» **Exercise requirements**:
Can you turn the records below into a numbered list, starting with the line containing "Reading left to" and going on through the line containing "Which category has", with blank lines and pictures left out?
--- Records Enclosed Below ---
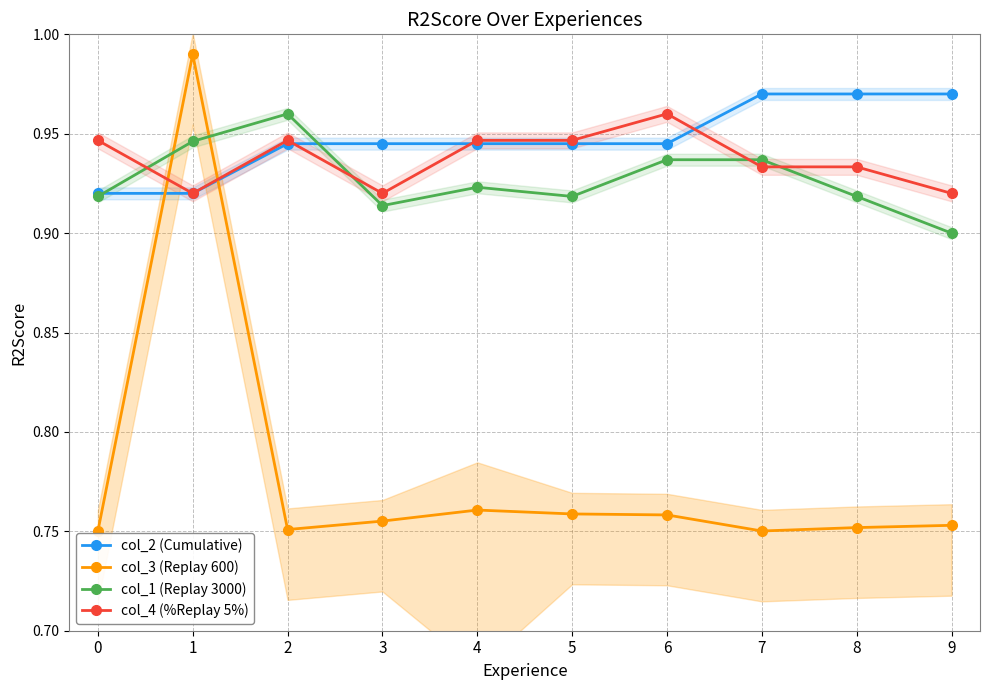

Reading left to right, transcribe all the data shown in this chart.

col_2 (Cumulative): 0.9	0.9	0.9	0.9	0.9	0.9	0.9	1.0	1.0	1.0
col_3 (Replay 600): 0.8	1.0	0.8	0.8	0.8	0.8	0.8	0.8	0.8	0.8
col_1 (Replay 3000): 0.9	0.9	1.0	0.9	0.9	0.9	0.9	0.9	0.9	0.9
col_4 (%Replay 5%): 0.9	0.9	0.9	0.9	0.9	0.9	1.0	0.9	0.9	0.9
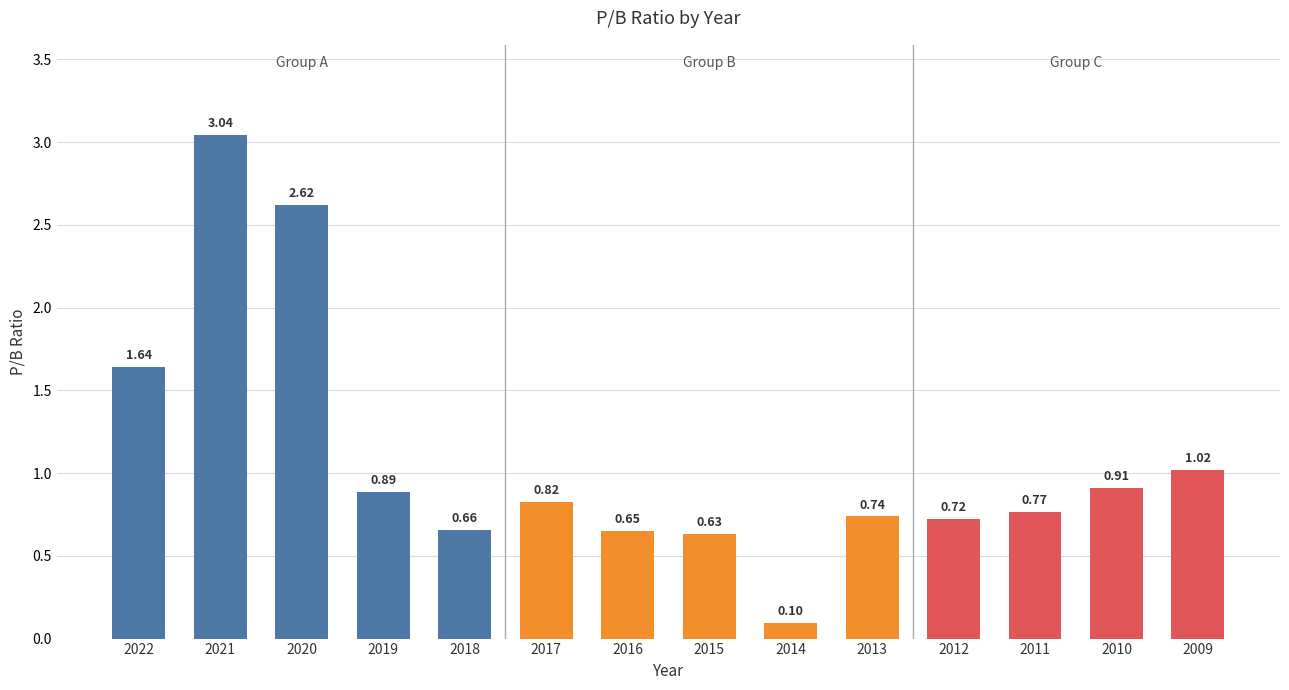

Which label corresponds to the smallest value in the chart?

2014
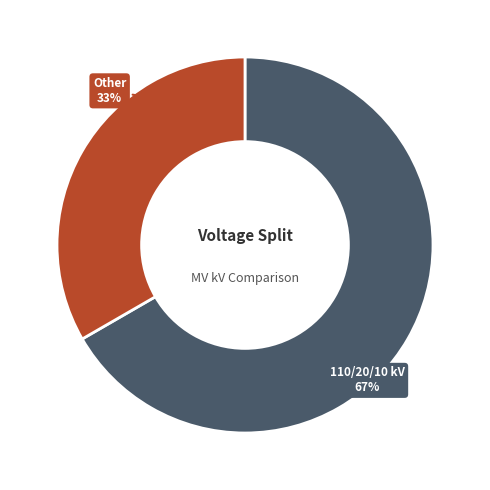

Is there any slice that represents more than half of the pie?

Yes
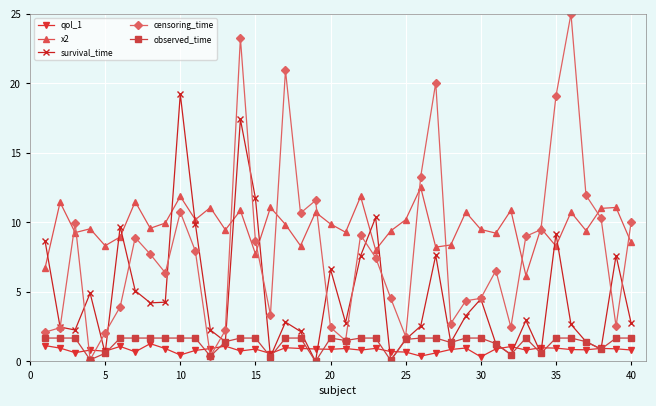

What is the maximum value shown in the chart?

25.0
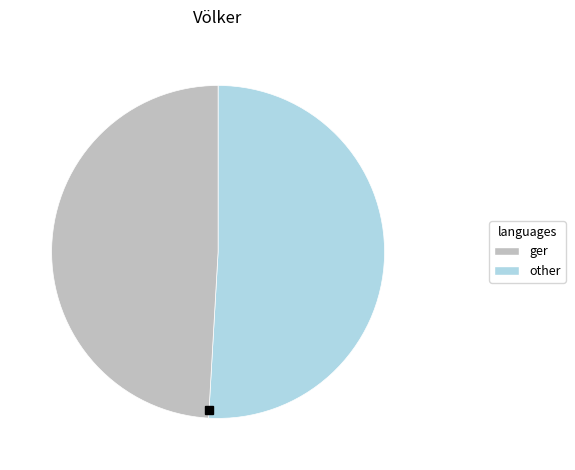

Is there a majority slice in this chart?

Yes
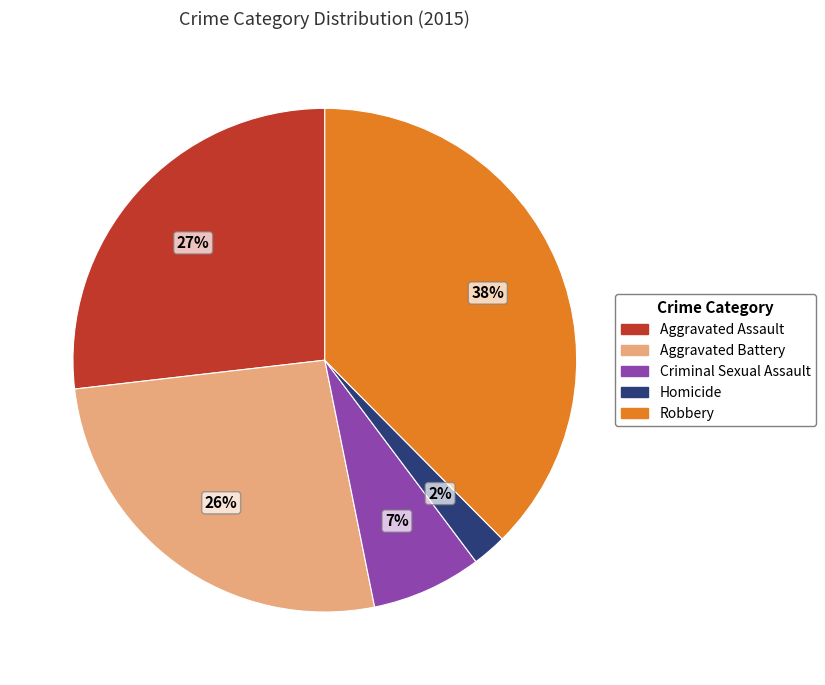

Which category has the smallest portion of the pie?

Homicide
--- End of Enclosed Records ---
--- Records Enclosed Below ---
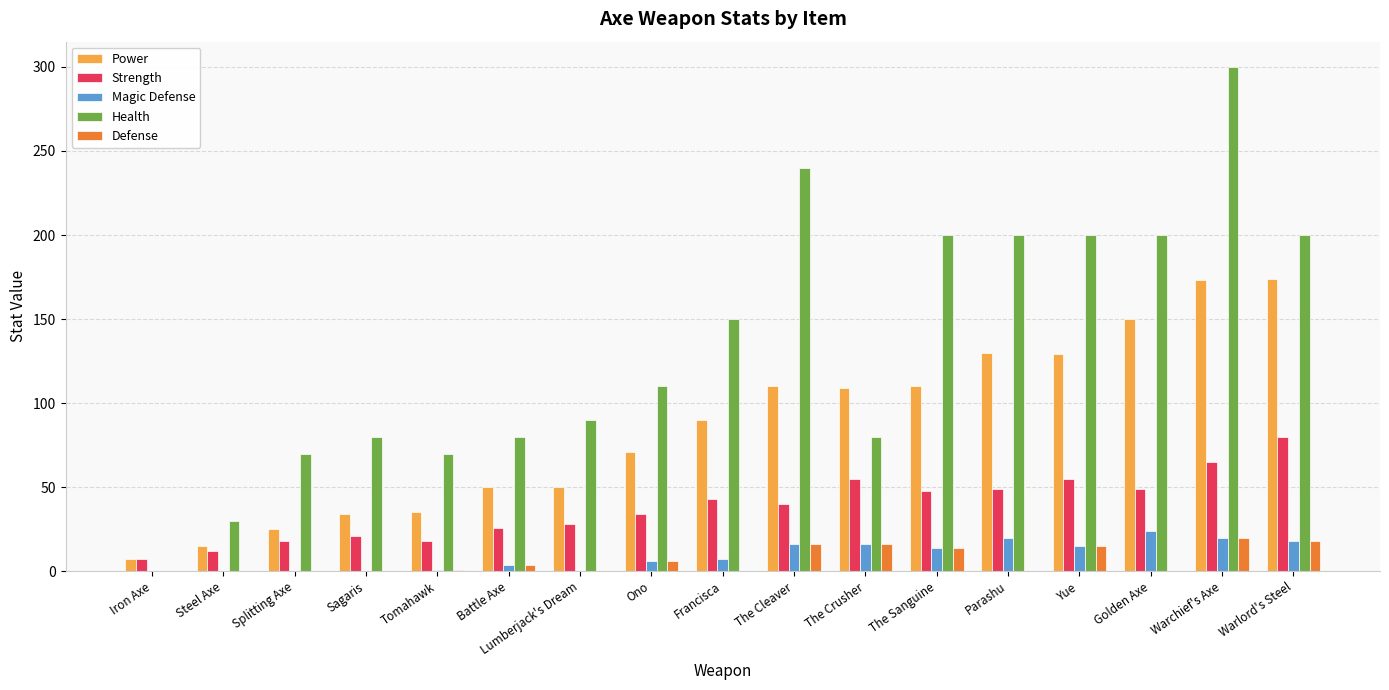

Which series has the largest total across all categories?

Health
--- End of Enclosed Records ---
» **Exercise output**:
1. Reading left to right, transcribe all the data shown in this chart.
2. col_2 (Cumulative): 0.9	0.9	0.9	0.9	0.9	0.9	0.9	1.0	1.0	1.0
3. col_3 (Replay 600): 0.8	1.0	0.8	0.8	0.8	0.8	0.8	0.8	0.8	0.8
4. col_1 (Replay 3000): 0.9	0.9	1.0	0.9	0.9	0.9	0.9	0.9	0.9	0.9
5. col_4 (%Replay 5%): 0.9	0.9	0.9	0.9	0.9	0.9	1.0	0.9	0.9	0.9
6. Which label corresponds to the smallest value in the chart?
7. 2014
8. Is there any slice that represents more than half of the pie?
9. Yes
10. What is the maximum value shown in the chart?
11. 25.0
12. Is there a majority slice in this chart?
13. Yes
14. Which category has the smallest portion of the pie?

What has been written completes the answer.